Diana Moore. Foto: Peter Everard Smith

Diana Moore. Foto: Peter Everard Smith

Händel-Festspiele zwischen Krieg und Frieden

Das Ende des Ersten Weltkriegs vor 100 Jahren ist Anlass für die Internationalen Händel-Festspiele Göttingen vom 10. bis 21. Mai unter dem Motto „Konflikte" das Gegensatzpaar Krieg und Frieden musikalisch zu beleuchten. Im Galakonzert singt Mezzosopran Diana Moore.
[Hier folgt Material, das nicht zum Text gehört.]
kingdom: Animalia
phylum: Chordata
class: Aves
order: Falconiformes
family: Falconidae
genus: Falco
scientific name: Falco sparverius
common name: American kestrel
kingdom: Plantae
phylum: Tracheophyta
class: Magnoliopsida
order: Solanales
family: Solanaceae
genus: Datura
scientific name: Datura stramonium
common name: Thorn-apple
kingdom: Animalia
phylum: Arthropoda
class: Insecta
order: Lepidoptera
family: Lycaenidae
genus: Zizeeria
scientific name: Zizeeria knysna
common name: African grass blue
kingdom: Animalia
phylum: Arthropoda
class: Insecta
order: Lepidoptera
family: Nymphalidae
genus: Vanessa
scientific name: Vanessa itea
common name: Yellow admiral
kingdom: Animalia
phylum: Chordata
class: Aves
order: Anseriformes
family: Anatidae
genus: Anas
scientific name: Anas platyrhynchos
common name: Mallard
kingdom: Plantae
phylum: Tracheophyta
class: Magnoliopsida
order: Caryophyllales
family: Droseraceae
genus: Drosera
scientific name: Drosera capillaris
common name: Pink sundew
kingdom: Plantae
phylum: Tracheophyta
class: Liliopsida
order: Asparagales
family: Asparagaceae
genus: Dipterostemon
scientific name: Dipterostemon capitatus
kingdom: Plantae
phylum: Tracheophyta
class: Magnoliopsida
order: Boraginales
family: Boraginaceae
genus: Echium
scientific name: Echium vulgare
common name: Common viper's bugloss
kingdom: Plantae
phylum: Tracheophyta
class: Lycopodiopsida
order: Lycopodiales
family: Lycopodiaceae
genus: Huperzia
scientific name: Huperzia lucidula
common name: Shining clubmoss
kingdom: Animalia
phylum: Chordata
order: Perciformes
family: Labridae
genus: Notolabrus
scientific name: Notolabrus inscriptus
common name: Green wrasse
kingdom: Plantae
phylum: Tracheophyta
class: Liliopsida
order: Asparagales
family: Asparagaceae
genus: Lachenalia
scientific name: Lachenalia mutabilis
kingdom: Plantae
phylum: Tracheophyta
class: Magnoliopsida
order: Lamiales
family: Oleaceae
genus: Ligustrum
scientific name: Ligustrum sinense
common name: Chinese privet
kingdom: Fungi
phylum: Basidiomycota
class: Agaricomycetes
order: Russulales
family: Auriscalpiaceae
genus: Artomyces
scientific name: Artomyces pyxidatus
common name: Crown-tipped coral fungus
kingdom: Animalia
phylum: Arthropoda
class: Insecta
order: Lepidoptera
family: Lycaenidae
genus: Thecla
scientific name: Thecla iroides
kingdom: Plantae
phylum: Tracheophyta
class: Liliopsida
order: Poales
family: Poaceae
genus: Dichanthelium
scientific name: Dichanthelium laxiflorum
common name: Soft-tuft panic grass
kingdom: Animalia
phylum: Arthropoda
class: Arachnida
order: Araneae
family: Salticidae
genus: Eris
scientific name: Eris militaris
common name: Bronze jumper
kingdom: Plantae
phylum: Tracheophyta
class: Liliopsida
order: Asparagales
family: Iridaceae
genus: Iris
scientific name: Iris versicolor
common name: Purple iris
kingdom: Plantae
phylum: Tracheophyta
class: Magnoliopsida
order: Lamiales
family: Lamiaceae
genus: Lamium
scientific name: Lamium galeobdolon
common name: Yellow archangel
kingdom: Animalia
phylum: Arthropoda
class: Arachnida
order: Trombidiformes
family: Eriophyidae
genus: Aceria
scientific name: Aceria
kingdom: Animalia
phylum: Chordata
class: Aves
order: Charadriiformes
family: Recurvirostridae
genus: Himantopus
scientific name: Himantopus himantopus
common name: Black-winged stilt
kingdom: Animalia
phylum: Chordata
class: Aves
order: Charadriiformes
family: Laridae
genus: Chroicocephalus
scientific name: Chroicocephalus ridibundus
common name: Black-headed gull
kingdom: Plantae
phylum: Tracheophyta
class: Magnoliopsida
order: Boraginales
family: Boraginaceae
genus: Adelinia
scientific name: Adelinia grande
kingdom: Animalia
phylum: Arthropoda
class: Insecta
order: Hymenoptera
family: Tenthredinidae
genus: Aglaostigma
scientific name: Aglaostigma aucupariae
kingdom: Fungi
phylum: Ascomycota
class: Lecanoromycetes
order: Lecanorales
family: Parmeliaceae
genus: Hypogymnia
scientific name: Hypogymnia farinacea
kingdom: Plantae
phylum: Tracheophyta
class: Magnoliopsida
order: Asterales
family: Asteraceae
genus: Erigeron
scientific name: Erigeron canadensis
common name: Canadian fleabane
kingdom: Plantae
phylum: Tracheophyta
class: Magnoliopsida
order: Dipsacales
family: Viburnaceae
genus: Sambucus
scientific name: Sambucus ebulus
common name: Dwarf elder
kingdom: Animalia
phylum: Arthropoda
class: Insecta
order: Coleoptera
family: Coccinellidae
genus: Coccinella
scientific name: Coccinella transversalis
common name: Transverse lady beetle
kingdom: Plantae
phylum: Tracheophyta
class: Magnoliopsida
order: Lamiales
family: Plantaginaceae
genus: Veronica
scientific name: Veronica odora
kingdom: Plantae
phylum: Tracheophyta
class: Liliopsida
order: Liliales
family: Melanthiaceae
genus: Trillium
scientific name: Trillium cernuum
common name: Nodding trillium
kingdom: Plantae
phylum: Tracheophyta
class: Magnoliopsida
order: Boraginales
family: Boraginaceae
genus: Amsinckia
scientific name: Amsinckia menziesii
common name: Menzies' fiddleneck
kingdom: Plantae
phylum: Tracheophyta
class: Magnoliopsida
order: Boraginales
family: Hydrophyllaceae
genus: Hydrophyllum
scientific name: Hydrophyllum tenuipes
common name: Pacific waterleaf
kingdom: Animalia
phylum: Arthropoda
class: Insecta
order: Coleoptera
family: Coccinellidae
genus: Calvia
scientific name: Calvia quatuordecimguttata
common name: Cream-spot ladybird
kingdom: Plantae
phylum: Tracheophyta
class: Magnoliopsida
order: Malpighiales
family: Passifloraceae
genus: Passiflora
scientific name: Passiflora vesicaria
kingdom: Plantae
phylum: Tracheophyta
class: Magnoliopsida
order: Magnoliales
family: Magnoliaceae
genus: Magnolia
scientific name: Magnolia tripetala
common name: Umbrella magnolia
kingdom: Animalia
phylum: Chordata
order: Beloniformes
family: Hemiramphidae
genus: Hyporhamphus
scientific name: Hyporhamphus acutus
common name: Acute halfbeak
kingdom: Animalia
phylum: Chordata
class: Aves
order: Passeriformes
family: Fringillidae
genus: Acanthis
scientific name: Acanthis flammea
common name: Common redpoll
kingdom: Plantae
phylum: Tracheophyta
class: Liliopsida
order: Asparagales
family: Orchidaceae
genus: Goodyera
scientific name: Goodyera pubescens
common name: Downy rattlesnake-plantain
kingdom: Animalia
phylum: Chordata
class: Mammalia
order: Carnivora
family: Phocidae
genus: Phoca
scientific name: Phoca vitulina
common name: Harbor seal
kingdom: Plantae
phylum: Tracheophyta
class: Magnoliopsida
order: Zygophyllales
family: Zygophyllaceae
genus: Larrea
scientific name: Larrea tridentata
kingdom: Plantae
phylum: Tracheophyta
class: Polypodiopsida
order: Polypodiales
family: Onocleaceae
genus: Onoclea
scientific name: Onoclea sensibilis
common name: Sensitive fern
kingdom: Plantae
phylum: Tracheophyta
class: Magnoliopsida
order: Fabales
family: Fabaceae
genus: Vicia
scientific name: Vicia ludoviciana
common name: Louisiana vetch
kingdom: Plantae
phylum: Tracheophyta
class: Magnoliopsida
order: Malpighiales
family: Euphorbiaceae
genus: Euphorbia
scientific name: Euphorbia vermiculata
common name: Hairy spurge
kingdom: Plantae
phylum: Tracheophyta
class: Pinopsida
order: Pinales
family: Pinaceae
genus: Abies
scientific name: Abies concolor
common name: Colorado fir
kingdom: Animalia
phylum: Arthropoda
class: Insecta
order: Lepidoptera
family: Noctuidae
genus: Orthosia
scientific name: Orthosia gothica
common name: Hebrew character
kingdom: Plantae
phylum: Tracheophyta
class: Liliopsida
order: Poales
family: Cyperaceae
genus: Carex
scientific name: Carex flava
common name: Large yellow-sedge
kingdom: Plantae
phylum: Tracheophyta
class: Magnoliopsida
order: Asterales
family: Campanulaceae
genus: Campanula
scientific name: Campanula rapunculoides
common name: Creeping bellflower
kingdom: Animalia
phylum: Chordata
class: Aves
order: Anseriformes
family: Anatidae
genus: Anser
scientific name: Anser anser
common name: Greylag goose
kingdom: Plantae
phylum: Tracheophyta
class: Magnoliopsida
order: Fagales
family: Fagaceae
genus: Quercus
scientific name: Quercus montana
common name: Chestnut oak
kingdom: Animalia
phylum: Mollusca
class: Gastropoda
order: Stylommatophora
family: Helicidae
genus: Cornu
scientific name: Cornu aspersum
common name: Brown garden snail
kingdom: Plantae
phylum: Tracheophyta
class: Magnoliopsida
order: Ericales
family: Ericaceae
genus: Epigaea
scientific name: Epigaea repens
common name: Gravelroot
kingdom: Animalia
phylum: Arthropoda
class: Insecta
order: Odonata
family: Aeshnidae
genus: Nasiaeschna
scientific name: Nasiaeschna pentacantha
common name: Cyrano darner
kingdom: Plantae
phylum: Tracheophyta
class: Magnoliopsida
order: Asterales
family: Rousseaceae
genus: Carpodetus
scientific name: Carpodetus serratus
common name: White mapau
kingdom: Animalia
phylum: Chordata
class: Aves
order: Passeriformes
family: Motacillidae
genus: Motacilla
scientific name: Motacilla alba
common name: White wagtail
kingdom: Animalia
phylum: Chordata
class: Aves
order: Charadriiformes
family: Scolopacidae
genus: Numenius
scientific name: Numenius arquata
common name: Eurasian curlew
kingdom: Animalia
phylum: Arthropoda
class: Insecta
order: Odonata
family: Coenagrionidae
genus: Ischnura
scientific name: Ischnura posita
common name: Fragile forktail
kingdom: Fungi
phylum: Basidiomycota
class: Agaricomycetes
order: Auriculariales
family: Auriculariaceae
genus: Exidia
Erich Sidler inszeniert in Händels Arminio vor dem Hintergrund der Varusschlacht große innere und äußere Konflikte. Nach der Premiere am 12. Mai stehen fünf weitere Aufführungen im Deutschen Theater Göttingen und das Public Viewing am 17. Mai in der Lokhalle Göttingen auf dem Programm. In der Titelrolle ist Countertenor Christopher Lowrey zu hören.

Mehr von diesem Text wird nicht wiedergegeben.